Once again, next week I’m going to respond to everyone who’s asked me how you can price on value when you’re billing by the hour (or whatever time interval you prefer.)

  • carrie dils

    Love this:

    “I make it very clear that I’m a professional, and my job isn’t to take
    on risk. The founders and their investors are on the hook for either
    crashing or burning or making a boatload of cash; my job is to get paid
    for services rendered.”

    Thank you for pointing out that ROI isn’t necessarily monetary. Great post.

  • Thanks for this, Brennan. I think there’s a topic wedged in there that may benefit from more exploration — when to RUN as far away as possible from a client (not just a potential partner)? Choosing the right clients is so important, yet so difficult to implement.

    • Totally Marcella 🙂 BTW, on my list of things to do is to get in touch with you… I know we mutually know Nathan, but I don’t think we’ve met officially yet. Running a workshop today and tomorrow, but expect an email next week!

  • OBVAVirtualAssistant

    Great points Brennan..I like your point that we will have to understand the desires of the client so that we can work with them for long term. I am a start up professional and am glad to share that I too work with long term clients..:)
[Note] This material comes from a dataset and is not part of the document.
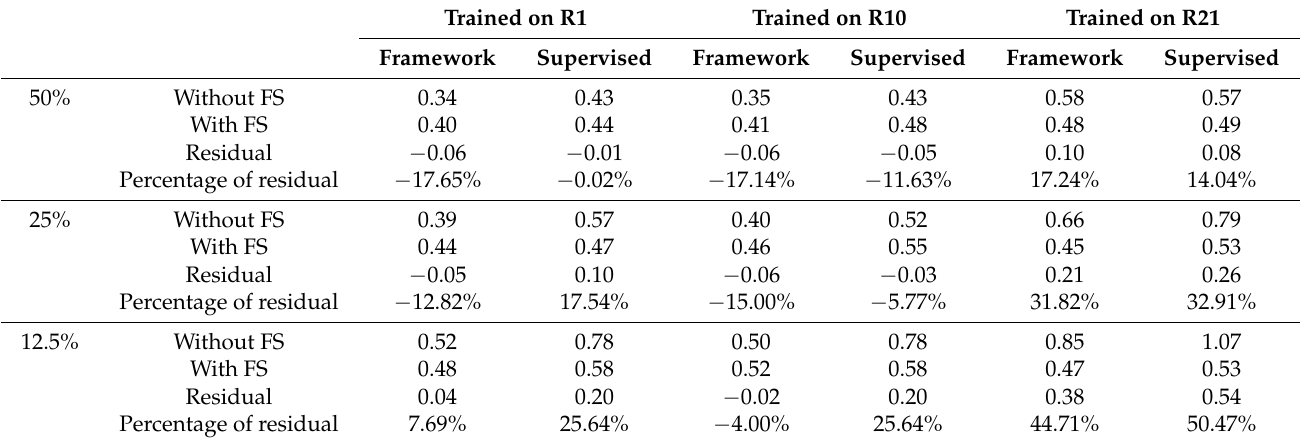
Table 5. Comparison of the mean MSE for networks with and without FS. Trained on R1 Trained on R10 Trained on R21 Framework Supervised Framework Supervised Framework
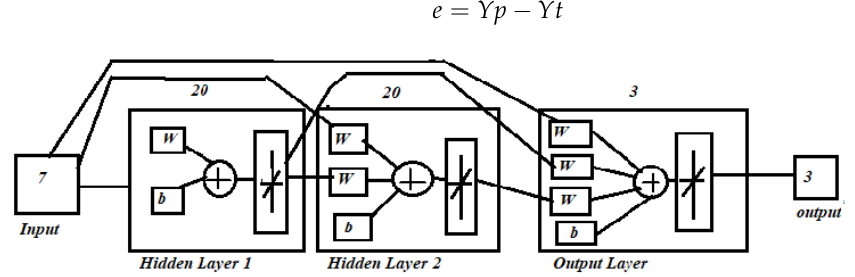
Figure 4. Architecture of artificial neural network.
    • Thanks 🙂 Understanding the client (and most importantly, why the cilent’s paying you) is critical and often overlooked.
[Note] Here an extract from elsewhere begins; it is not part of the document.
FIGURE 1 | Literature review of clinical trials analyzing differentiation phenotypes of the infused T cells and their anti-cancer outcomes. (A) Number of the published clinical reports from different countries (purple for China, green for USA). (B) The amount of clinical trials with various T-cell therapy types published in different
  • Thanks for this Brennan, just wanted to say I really enjoyed this article. Cheers.

  • This definitely helps frame a current situation I’m in, wish I found it sooner. I’ve been offered equity but I may just pass…..

  • How would you get out of the situation with a clean vest if you took on a job like that?

  • This is gold! I love it, especially the “run from someone offering equity” part. I’ve had my share of offers in the past, and I’m glad I didn’t accept any of them.

  • What if a start up has a great idea and the right people you believe will make it successful, but not a lot of money upfront to invest. Would you consider accepting equity combined with a discounted rate? After all, equity in a start up that becomes successful should pay out way more than any flat rate, so maybe it would be worth the occasional risk?

  • Bruno Herfst

    Equity should be about commitment, never payment.

  • scottdhendricks

    This is the most relevant post on your site to my current situation. I’m just starting out and a close relative of mine wants me to build him a website for his business startup. The value I can sell to his startup should not be difficult to measure, and I wonder whether this relative will find or know where to find a better web consultant for his startup. So I have much to work with in anchoring my price. I know the startup had working capital available for investment, but I also don’t know how much ROI they can anticipate as I’m still learning. I plan to offer the following non-existing products for the start-up company: A dynamic, interactive and well-maintained website; social media promotion and maintenance; online advertising; email promotions; writing and editing all web, ad and sales copy — with the result of this anticipated value (that I am not certain I can guarantee): leads.
    Where am I caught up? The relative is my brother in law, I am worried about over committing myself to the client, and I don’t want to either make too many promises or undercut the price. How should I price the project?

    • Mauro Chojrin

      How did this work out? In my case, I decided not to work with close relatives. Friends I haven’t made up my mind yet, but I guess it’s going to be a no also.
      It’s better to keep things separate.